Nothing is known about Mullerʼs childhood and youth. What is certain is that, even before his 20th birthday, he was a clarinettist in the court orchestra of the tsar of Russia in St Petersburg. Even at that time he was devoting himself to improving the construction of the clarinet. The breakthrough for him came with the introduction of a new key mechanism and the expansion of the number of keys on the instrument to thirteen. Armed with this new instrument in 1808/9 he set out on a tour which took him to Berlin, Leipzig and Vienna. In Vienna he found in Philipp Jacob Riotte (1776–1856) a composer who wrote for him a Clarinet Concerto which revealed for the first time the possibilities of the Muller clarinet. Leading clarinet virtuosi such as Heinrich Baermann (1784–1847) and Johann Simon Hermstedt (1778–1846) recognized immediately the forward-looking character of Mullerʼs innovations and had similar instruments made for themselves. It was for such instruments that the clarinet concertos of Weber and Spohr were written—concertos which are considered substantial works even today.

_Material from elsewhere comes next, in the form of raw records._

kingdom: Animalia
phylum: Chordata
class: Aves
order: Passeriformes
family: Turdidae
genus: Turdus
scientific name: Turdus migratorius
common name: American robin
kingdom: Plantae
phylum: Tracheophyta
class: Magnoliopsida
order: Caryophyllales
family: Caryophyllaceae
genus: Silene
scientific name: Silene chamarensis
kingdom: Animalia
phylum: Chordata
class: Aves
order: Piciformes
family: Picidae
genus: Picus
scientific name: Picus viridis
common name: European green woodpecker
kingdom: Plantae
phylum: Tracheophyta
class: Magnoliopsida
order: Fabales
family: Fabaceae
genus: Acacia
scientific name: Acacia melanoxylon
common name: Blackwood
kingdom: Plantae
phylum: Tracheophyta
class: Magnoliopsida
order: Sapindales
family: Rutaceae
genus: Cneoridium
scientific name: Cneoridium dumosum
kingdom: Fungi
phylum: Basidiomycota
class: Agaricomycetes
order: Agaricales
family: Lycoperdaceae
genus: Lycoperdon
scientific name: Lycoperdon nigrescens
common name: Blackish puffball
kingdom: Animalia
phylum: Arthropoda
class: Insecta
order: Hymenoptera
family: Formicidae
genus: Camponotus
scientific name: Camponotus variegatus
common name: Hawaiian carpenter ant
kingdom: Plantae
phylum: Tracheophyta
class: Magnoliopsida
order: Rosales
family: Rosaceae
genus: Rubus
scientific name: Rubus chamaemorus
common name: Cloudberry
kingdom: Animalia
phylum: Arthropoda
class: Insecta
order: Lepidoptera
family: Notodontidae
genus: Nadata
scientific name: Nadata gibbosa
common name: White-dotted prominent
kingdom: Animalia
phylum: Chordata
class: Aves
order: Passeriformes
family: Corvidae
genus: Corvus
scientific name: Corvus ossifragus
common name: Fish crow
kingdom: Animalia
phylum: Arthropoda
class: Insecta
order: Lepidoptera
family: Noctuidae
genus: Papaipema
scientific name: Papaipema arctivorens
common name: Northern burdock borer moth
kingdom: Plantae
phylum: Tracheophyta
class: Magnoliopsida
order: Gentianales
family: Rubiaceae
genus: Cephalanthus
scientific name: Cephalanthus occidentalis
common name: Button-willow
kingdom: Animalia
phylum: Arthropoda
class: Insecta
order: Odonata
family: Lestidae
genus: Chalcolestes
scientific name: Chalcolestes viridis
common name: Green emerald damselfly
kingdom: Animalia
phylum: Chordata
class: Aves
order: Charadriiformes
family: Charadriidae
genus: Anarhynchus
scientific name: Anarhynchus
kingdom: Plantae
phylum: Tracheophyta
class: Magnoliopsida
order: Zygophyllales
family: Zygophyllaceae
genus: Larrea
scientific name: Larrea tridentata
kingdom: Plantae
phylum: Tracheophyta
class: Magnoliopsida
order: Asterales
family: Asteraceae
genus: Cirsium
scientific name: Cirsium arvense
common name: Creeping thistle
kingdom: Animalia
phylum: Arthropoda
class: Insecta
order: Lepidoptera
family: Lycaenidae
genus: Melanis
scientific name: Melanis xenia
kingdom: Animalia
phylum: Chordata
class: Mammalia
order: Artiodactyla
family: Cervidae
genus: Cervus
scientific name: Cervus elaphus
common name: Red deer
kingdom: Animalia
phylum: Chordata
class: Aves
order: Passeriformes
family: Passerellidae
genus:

Iwan Muller went to Paris where he founded a clarinet factory. The year 1812 was a fateful one for him, when a prestigious commission from the Paris Conservatoire to introduce there his ʻsimple systemʼ clarinette omnitonique was rejected. As a result Mullerʼs factory went into receivership and he began a career as a travelling virtuoso, which took him through all of Europe and during which he constantly promoted his new clarinet. This new instrument gradually received wider recognition, enabling Muller to publish a clarinet school for the ʻnew clarinetʼ in 1825. In the winter of 1845/46, together with Georg Wilhelm Heckel (the inventor of the heckelphone), he manufactured a set of sample clarinets which incorporated his life-long experiences. He spent his remaining years in Buckeburg.